▸ Page extract:
1) The sample space is the set of all the possible results. In our case, we have
$$\Omega=\lbrace R1,R2,R3,R4,R5,R6,R7,Y8,Y9,Y10,V11,V12,V13,V14 \rbrace$$$where $$R$$ indicates that the ball is red, $$Y$$ that it is yellow, and $$V$$ that is violet. 2) The events that we are interested in are all the elementary events that have a number bigger than or equal to $$9$$. Therefore, $$A=\lbrace Y9,Y10,V11,V12,V13,V14 \rbrace$$$ In the second case, we are only interested in those that have even numbers. That is, $$B=\lbrace R2,R4,R6,Y8,Y10,V12,V14 \rbrace$$\$

3) Our event is formed by all the elementary events that have a yellow or a violet ball. Those that have yellow ball are $$\lbrace Y8,Y9,Y10 \rbrace$$, and those that have violet ball are $$\lbrace V11, V12, V13, V14 \rbrace$$.

Therefore, our event is $$C=\lbrace Y8,Y9,Y10,V11,V12,V13,V14 \rbrace$$.

▸ Written exercise A: Identify every line of the entries that contains the string "kern", treating uppercase and lowercase as different.
The probability excerpt and the entries that come after it are unrelated materials.

▸ Collected data entries:
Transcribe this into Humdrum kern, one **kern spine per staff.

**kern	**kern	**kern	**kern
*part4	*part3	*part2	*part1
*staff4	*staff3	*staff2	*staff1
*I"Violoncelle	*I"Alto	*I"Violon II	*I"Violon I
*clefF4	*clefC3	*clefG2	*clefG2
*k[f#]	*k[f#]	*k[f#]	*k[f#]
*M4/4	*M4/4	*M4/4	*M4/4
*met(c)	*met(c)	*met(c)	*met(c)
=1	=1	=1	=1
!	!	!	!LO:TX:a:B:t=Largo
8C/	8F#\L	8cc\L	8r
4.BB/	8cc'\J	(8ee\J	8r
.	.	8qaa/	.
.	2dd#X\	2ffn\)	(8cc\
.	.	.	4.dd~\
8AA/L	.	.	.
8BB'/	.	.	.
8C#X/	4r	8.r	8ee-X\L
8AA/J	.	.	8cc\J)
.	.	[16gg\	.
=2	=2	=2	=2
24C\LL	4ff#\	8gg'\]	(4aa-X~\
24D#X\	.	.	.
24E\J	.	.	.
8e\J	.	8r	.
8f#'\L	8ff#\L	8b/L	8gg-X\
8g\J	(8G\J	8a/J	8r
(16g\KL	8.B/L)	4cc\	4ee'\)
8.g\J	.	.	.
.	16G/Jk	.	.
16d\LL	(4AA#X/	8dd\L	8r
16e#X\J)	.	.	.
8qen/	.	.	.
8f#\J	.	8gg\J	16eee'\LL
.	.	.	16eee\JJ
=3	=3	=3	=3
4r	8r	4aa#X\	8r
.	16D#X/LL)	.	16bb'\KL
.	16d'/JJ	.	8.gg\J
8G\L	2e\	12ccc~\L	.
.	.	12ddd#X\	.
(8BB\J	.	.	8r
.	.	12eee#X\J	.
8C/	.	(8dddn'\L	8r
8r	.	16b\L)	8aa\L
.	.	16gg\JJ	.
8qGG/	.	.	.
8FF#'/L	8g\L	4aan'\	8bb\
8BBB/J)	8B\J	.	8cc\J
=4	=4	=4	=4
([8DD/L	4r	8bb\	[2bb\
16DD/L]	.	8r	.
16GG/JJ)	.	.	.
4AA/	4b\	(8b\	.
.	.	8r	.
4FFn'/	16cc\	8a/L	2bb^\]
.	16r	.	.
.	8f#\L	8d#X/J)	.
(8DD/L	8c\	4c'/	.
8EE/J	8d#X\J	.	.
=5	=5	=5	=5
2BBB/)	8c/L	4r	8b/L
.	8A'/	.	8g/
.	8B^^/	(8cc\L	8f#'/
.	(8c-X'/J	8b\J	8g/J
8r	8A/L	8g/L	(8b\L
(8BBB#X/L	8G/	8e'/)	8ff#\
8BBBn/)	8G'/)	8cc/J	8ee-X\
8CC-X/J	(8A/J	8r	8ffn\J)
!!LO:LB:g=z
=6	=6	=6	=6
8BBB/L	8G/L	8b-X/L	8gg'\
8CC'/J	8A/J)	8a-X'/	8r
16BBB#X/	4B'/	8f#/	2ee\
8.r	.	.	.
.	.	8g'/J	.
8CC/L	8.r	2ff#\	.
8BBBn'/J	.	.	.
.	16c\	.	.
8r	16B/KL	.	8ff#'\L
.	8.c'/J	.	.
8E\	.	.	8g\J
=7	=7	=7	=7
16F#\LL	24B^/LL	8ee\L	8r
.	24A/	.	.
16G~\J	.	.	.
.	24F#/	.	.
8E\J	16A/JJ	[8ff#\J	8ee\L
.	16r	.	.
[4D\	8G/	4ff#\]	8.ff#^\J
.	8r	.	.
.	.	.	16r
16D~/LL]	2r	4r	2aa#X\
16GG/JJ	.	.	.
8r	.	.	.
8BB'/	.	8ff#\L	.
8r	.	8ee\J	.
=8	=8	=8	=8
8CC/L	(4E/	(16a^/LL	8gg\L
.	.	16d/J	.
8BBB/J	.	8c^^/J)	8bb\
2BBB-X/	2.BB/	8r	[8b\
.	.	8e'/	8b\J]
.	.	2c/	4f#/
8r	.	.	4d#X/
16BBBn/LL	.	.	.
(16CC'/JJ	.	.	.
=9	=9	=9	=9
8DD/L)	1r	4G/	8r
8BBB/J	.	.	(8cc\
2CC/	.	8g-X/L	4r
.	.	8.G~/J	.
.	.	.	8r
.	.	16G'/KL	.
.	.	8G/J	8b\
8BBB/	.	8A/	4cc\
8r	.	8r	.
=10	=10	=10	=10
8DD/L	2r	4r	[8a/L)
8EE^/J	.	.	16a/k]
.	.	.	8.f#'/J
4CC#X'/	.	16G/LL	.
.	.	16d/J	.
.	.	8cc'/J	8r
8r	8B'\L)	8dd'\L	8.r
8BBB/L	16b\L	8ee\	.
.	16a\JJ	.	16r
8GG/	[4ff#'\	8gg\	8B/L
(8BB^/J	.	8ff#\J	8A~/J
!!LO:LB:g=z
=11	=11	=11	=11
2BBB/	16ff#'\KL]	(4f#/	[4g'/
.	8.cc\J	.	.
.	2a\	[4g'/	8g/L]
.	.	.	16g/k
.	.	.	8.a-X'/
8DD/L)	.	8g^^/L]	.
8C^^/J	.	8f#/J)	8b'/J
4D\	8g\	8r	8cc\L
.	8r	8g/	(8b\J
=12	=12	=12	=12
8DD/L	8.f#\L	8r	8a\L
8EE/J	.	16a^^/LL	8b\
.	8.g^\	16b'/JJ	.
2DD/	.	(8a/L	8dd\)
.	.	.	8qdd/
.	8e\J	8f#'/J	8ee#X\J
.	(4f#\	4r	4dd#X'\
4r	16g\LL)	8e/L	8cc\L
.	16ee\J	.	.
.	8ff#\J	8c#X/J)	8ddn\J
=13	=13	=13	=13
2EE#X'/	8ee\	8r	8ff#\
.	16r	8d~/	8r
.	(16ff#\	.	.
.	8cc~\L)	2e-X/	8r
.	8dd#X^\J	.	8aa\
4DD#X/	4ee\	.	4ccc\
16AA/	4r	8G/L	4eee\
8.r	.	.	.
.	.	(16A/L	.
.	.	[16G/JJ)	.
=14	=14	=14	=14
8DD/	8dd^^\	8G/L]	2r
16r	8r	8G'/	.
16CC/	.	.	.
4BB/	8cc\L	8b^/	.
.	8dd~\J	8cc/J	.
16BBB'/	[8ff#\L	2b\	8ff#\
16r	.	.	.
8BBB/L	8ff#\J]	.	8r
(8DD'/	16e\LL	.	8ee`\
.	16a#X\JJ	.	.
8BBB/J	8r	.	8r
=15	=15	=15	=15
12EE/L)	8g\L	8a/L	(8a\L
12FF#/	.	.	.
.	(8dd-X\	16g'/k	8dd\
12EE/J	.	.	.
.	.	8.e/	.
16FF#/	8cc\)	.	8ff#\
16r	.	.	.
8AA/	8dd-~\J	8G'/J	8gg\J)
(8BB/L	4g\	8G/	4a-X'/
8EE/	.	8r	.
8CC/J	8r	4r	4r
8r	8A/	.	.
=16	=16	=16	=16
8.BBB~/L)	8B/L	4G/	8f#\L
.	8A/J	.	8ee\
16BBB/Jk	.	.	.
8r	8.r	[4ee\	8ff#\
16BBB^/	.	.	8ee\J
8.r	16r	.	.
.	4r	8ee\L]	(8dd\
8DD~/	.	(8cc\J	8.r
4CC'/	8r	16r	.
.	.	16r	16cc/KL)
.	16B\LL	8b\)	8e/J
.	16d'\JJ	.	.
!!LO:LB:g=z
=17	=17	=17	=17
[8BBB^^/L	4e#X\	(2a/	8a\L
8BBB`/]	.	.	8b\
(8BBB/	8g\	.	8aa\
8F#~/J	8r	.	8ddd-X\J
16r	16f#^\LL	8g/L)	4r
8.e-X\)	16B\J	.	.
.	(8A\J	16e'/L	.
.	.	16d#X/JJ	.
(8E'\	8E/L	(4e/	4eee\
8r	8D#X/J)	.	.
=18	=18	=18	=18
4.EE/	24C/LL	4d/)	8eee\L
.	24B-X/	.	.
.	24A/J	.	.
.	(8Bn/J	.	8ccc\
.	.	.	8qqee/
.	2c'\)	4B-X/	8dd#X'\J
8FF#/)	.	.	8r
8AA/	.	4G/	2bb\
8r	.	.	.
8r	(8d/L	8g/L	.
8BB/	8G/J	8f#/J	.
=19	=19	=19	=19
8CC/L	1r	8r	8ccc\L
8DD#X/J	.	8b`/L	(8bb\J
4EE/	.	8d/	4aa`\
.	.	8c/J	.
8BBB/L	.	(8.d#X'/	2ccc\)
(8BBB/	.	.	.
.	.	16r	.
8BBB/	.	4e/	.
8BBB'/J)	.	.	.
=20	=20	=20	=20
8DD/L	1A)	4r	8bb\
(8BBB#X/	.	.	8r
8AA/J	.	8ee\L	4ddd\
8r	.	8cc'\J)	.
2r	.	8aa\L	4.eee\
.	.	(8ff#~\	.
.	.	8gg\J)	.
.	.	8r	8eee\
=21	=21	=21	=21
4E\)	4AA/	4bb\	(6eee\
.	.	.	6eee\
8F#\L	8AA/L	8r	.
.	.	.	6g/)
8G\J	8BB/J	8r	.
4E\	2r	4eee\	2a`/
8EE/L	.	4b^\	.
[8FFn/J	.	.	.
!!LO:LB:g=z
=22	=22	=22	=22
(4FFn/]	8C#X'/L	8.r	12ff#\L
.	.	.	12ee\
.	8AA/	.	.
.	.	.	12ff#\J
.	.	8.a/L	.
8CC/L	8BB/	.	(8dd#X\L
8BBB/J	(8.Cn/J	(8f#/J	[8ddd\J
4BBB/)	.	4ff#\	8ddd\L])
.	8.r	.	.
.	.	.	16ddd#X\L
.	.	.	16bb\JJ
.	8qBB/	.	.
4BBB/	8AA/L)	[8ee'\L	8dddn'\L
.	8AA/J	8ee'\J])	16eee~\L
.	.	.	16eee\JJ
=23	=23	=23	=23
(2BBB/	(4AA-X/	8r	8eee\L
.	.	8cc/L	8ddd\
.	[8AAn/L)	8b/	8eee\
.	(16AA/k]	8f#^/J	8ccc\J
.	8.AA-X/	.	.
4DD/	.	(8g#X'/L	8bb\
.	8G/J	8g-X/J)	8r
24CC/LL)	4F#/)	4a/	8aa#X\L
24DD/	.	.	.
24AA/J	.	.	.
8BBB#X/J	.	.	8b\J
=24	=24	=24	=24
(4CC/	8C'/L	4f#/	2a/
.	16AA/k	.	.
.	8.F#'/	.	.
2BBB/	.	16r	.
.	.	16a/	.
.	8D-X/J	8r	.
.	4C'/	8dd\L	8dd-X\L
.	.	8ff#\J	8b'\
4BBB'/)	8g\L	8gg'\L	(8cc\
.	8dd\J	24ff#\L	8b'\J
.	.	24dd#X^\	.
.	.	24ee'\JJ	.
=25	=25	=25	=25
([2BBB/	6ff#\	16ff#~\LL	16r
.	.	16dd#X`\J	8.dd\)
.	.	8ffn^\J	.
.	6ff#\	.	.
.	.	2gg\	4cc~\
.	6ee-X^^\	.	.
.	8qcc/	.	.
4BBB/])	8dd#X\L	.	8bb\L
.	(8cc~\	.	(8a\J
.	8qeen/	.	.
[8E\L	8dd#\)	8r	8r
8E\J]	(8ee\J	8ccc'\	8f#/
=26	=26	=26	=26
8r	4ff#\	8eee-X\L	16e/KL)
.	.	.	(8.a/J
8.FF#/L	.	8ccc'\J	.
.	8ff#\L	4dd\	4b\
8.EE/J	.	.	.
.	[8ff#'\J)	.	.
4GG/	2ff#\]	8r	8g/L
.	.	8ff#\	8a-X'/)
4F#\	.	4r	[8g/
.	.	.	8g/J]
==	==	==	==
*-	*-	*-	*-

▸ Written exercise B: List every ball color named in the probability excerpt, together with the letter used to mark it.

▸ Full output A:
Transcribe this into Humdrum kern, one **kern spine per staff.
**kern	**kern	**kern	**kern

▸ Full output B: red (R), yellow (Y), violet (V)